Hands-on: Crimson Desert – Gamescom 2025

I walked into the booth knowing Crimson Desert has been hyped for years, but even then I was not ready for what was waiting for me. In the space of one hour the game managed to overwhelm me, excite me, frustrate me at times, and then win me back with moments of absolute spectacle. This was not just another medieval open world fantasy. It felt like something rawer, heavier, more ambitious. The kind of game that wants to pull you into its rhythm and will not accept half-hearted attempts.

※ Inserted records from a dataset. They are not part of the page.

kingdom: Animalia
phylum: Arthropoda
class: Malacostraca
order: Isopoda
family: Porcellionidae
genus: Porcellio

The demo opened with a tutorial, and for once I was glad it did. Crimson Desert does not hand you a sword and tell you to mash buttons. It asks you to learn, to focus, to actually think about how you are going to use every input on your controller. At first it was intimidating. I had a sword in one hand and the potential of magic in the other, and suddenly the screen filled with combinations I could pull off. Light and heavy strikes chained into dodges, aerial moves could be woven with magic bursts, and certain actions demanded precise timing across several buttons. It felt like learning choreography. For the first ten minutes my thumbs were trying to catch up, like dancers stumbling through a routine. But already there was a spark of something special. Beneath the complexity was a promise: if I mastered this, the game would let me do things I had not felt possible in this genre before.

 

 

The first taste of freedom came when I lifted off into the sky. Using my magic to soar above the battlefield was one of those moments that defines a demo. It was not a gimmick. It felt empowering. Gliding over fields scarred by conflict, looking down at patrols and siege engines, I felt less like a soldier and more like a hawk deciding where to strike. The controls may have been demanding, but suddenly they opened up possibilities. I could descend on enemies from above, dive straight into a tower, or swing around with a grappling move that gave me new angles on the battlefield. In a genre where traversal is often secondary, here it was alive. My route into every encounter became a choice. Do I take the front gate like a reckless knight, or do I claim the skies and break their defenses from above? That freedom made the world feel alive in a way screenshots can never capture.

What followed was pure chaos: a siege scenario that threw me into the middle of a clash between armies. I ran to a cannon and felt the weight of the battle immediately. Firing into enemy fortifications, watching stone and wood shatter into pieces, was intoxicating. Towers crumbled under the force, walls broke apart, smoke filled the air. It was not just background noise. The destruction changed the flow of the fight. Soldiers spilled out of broken defenses, gaps opened where none had been before, and I charged through them with sword blazing and spells bursting from my fingertips. For a moment it felt like the game wanted me to feel unstoppable, but it never tipped into brainless spectacle. Every move still required focus. Missing a timing meant losing momentum, and the battlefield punished mistakes as quickly as it rewarded precision.

 

By the time I reached the heart of the fortress my fingers were trembling from the pace. That is when the boss emerged. A hulking enemy, armored and relentless, swinging massive strikes that could flatten me in two hits. The fight was not only about dodging and slashing; it was about improvising. At one point I spotted a broken pillar and realized I could use my magic to lift it, slam it down, and crush the boss with it. That one action sold me on Crimson Desert’s philosophy. Combat is not just about pressing attack until the health bar empties. It is about adapting, about noticing the tools around you and turning them into weapons. I chained sword combos with fire spells, grabbed pieces of the environment, and watched the boss stagger under the weight of my creativity. Every successful hit felt like an earned victory, not a scripted animation.

And yet, for all this exhilaration, I have to be honest: the controls are complex. In a noisy hall, under time pressure, I never felt like I had full command. Too often I wanted to pull off a move I had glimpsed in the tutorial and ended up fumbling the input. For some players this might feel frustrating, especially in the first hours. But here is the thing: that complexity is also what makes Crimson Desert exciting. It refuses to flatten itself for instant gratification. It wants to be learned, to be absorbed at home where you can take time, practice moves, and feel them click into place. If you are willing to invest in that, I can already see the payoff will be enormous.

 

When the demo ended, I took off the headset and just sat still for a moment, catching my breath. Crimson Desert had not just shown me a flashy trailer’s worth of ideas. It had made me feel like I had glimpsed a full game that wants to demand as much from me as I want from it. Flying across battlefields, toppling towers with cannons, ripping apart a boss with pillars of stone; these are moments that will stay with me. And beneath the spectacle is a system deep enough that I know I barely scratched its surface.